Obviously the new features don’t all retroactively start working in old clients, but everything that used to work stays working, even when only one end updates. This is a dramatic advantage over other messengers.
Also if AWS goes down again, or some other cloud platform or huge centralized service, you will not have a global Deltachat outage (Signal went down with AWS, and complained that it is impossible to run a global real-time messenger without using AWS or something similar).
I’m impressed by a 15-30 min setup time. Why “relay” but not “server”? Because, like the oldschool open relay servers, anyone can send a message? But users do create an account as they do so, now, and replies will come by the same route.
I think the term “relay” is also sometimes used for an automated remailer used for anonymization, which also takes mail from anyone (and usually does not create accounts); but I don’t think Chatmail has that functionality.
I believe with multi-transport the term “relay” will make even more sense. currently it refers to the fact that the messages are just relayed (or kept for a short time) and not stored forever (normal email/IMAP servers store emails forever until you delete them).
How far are we from multi transport? Is there a timeline?
I have only checked weakness chapter, very quicly. Some people think that being too horizontal is bad for “big” groups, they would like some herarchy, group admins.
Also big, big groups are not possible withDelta Chat.

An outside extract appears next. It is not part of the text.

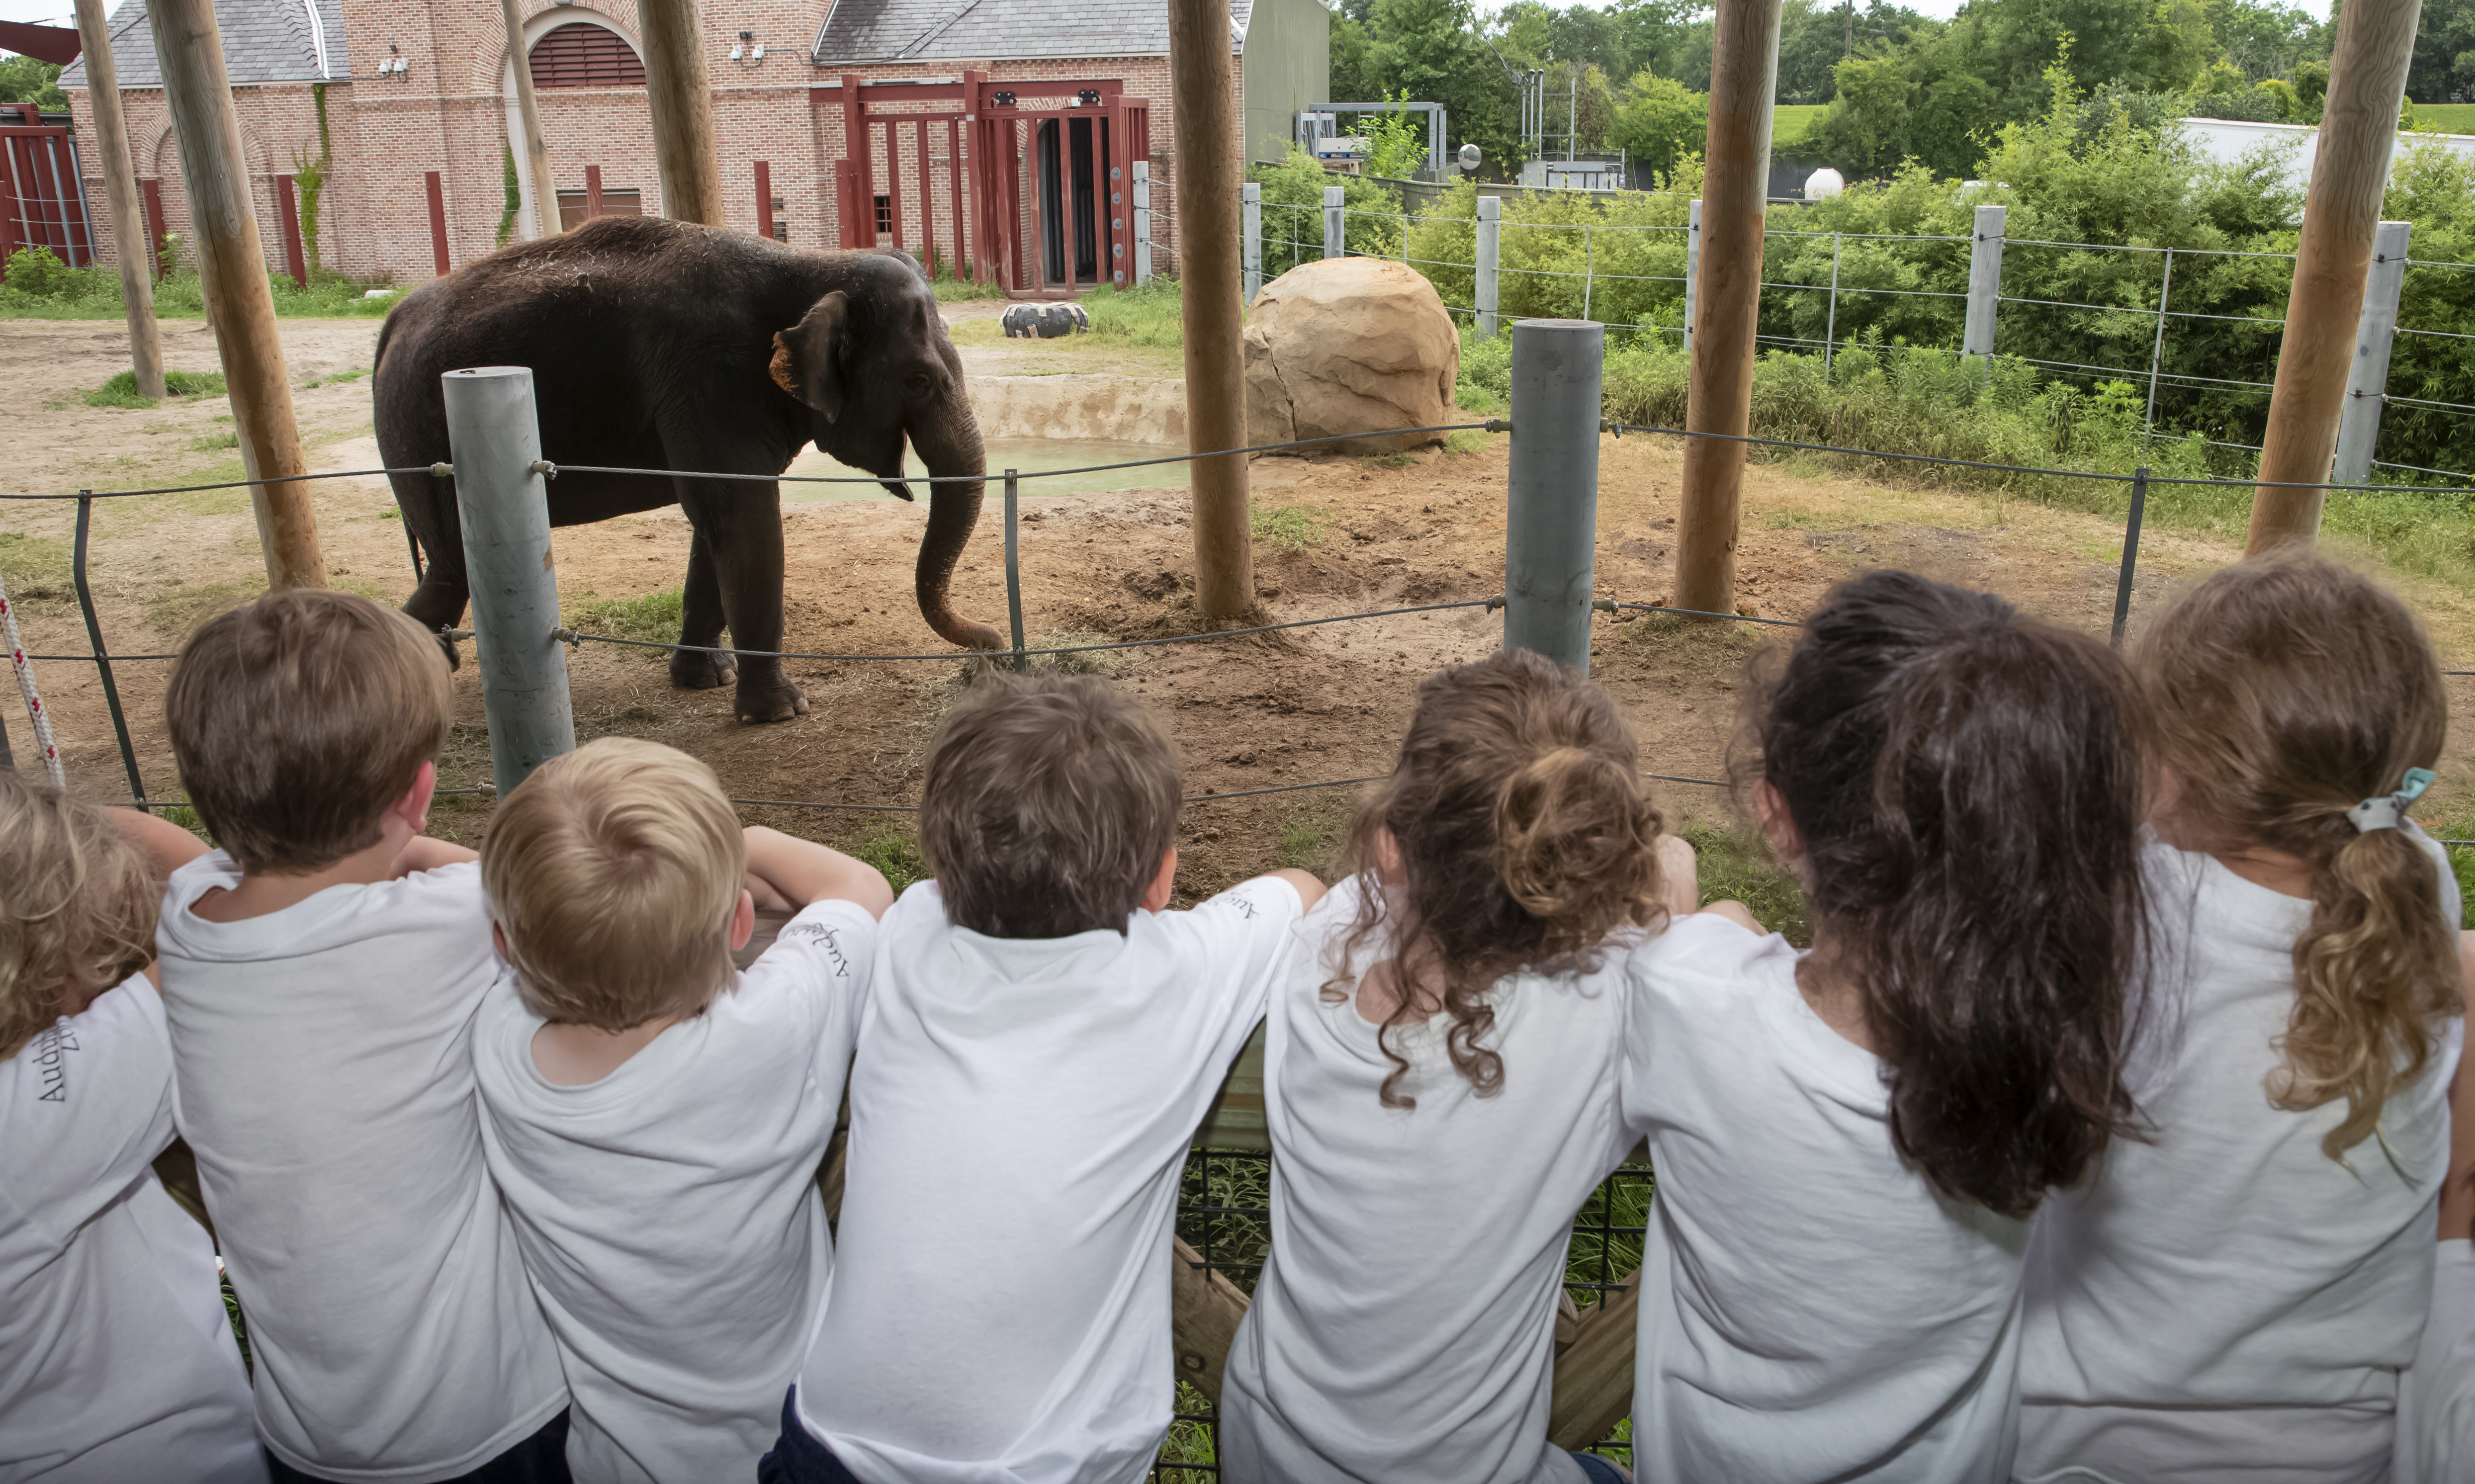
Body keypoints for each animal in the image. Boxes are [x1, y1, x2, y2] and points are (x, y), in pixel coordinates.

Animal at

I like DC without those, but people complain about that. I am OK if big moderated groups are done with matrix (public sector for example). DC is for the people
Too bad I didn’t find any info about that. It took me days. With all these DNS settings MTA-STS, opendkim, submission, dmarc … which are mentioned on some articles/chats. No clue if really necessary though.
Of course it’s me who have to learn a lot of new things during these process. But IMHO it’s not so easy with current documentation.
Not offending, I’m happy with Deltachat as far as I can say after the first tests. Maybe it’s only me who missed the links to the simple instructions.
as far as I remembered it, those DNS values were generated and shown by the installation script, maybe you missed them? (or I don’t remember correctly, it has been a while since then)
There are links to some instructions on setting up relays at cosmos.delta.chat, but they are a bit out-of-date. Chatmail relays seem to be a sort of quasi-standard which is implemented in various ways on various mailserver software, as well as as specific package. Which is good, too; a bit of heterogeneity keeps standards greased and adds resistance to bugs and attacks.